[Start of section]
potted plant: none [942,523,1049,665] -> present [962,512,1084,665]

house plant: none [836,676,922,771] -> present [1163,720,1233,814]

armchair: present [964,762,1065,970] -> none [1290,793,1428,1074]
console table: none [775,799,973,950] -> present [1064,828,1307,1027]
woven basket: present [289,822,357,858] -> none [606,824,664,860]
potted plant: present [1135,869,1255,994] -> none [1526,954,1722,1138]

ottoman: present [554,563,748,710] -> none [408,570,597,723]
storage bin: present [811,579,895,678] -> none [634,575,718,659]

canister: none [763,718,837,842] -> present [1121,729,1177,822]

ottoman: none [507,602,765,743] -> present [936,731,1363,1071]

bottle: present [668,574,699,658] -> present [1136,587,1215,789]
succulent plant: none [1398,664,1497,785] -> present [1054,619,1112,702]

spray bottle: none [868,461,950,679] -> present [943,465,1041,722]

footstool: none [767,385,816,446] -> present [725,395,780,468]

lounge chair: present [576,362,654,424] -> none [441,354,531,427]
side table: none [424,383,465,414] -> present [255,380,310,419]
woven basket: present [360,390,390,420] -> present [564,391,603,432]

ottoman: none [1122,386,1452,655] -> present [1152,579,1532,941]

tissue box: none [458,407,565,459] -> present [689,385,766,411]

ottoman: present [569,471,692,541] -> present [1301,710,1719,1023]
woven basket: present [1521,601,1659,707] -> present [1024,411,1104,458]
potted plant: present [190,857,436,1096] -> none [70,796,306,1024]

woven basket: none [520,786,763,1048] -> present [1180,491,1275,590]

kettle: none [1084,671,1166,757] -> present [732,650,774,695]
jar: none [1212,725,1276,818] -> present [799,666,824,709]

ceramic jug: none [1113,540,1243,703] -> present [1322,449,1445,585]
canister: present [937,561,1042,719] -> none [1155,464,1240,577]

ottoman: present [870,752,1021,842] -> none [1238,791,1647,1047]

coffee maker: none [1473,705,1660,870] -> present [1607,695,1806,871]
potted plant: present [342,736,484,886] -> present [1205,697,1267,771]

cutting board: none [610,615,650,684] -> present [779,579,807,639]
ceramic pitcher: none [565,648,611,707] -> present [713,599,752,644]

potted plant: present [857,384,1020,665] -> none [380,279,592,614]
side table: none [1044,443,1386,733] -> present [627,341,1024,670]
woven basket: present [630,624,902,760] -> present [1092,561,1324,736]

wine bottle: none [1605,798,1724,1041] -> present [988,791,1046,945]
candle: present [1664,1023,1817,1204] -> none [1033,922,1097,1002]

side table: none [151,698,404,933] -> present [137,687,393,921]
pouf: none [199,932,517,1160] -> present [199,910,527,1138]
[End of section]
__Try it__: Line by line, please reproduce the records exactly.

__Response below__:
potted plant: none [942,523,1049,665] -> present [962,512,1084,665]

house plant: none [836,676,922,771] -> present [1163,720,1233,814]

armchair: present [964,762,1065,970] -> none [1290,793,1428,1074]
console table: none [775,799,973,950] -> present [1064,828,1307,1027]
woven basket: present [289,822,357,858] -> none [606,824,664,860]
potted plant: present [1135,869,1255,994] -> none [1526,954,1722,1138]

ottoman: present [554,563,748,710] -> none [408,570,597,723]
storage bin: present [811,579,895,678] -> none [634,575,718,659]

canister: none [763,718,837,842] -> present [1121,729,1177,822]

ottoman: none [507,602,765,743] -> present [936,731,1363,1071]

bottle: present [668,574,699,658] -> present [1136,587,1215,789]
succulent plant: none [1398,664,1497,785] -> present [1054,619,1112,702]

spray bottle: none [868,461,950,679] -> present [943,465,1041,722]

footstool: none [767,385,816,446] -> present [725,395,780,468]

lounge chair: present [576,362,654,424] -> none [441,354,531,427]
side table: none [424,383,465,414] -> present [255,380,310,419]
woven basket: present [360,390,390,420] -> present [564,391,603,432]

ottoman: none [1122,386,1452,655] -> present [1152,579,1532,941]

tissue box: none [458,407,565,459] -> present [689,385,766,411]

ottoman: present [569,471,692,541] -> present [1301,710,1719,1023]
woven basket: present [1521,601,1659,707] -> present [1024,411,1104,458]
potted plant: present [190,857,436,1096] -> none [70,796,306,1024]

woven basket: none [520,786,763,1048] -> present [1180,491,1275,590]

kettle: none [1084,671,1166,757] -> present [732,650,774,695]
jar: none [1212,725,1276,818] -> present [799,666,824,709]

ceramic jug: none [1113,540,1243,703] -> present [1322,449,1445,585]
canister: present [937,561,1042,719] -> none [1155,464,1240,577]

ottoman: present [870,752,1021,842] -> none [1238,791,1647,1047]

coffee maker: none [1473,705,1660,870] -> present [1607,695,1806,871]
potted plant: present [342,736,484,886] -> present [1205,697,1267,771]

cutting board: none [610,615,650,684] -> present [779,579,807,639]
ceramic pitcher: none [565,648,611,707] -> present [713,599,752,644]

potted plant: present [857,384,1020,665] -> none [380,279,592,614]
side table: none [1044,443,1386,733] -> present [627,341,1024,670]
woven basket: present [630,624,902,760] -> present [1092,561,1324,736]

wine bottle: none [1605,798,1724,1041] -> present [988,791,1046,945]
candle: present [1664,1023,1817,1204] -> none [1033,922,1097,1002]

side table: none [151,698,404,933] -> present [137,687,393,921]
pouf: none [199,932,517,1160] -> present [199,910,527,1138]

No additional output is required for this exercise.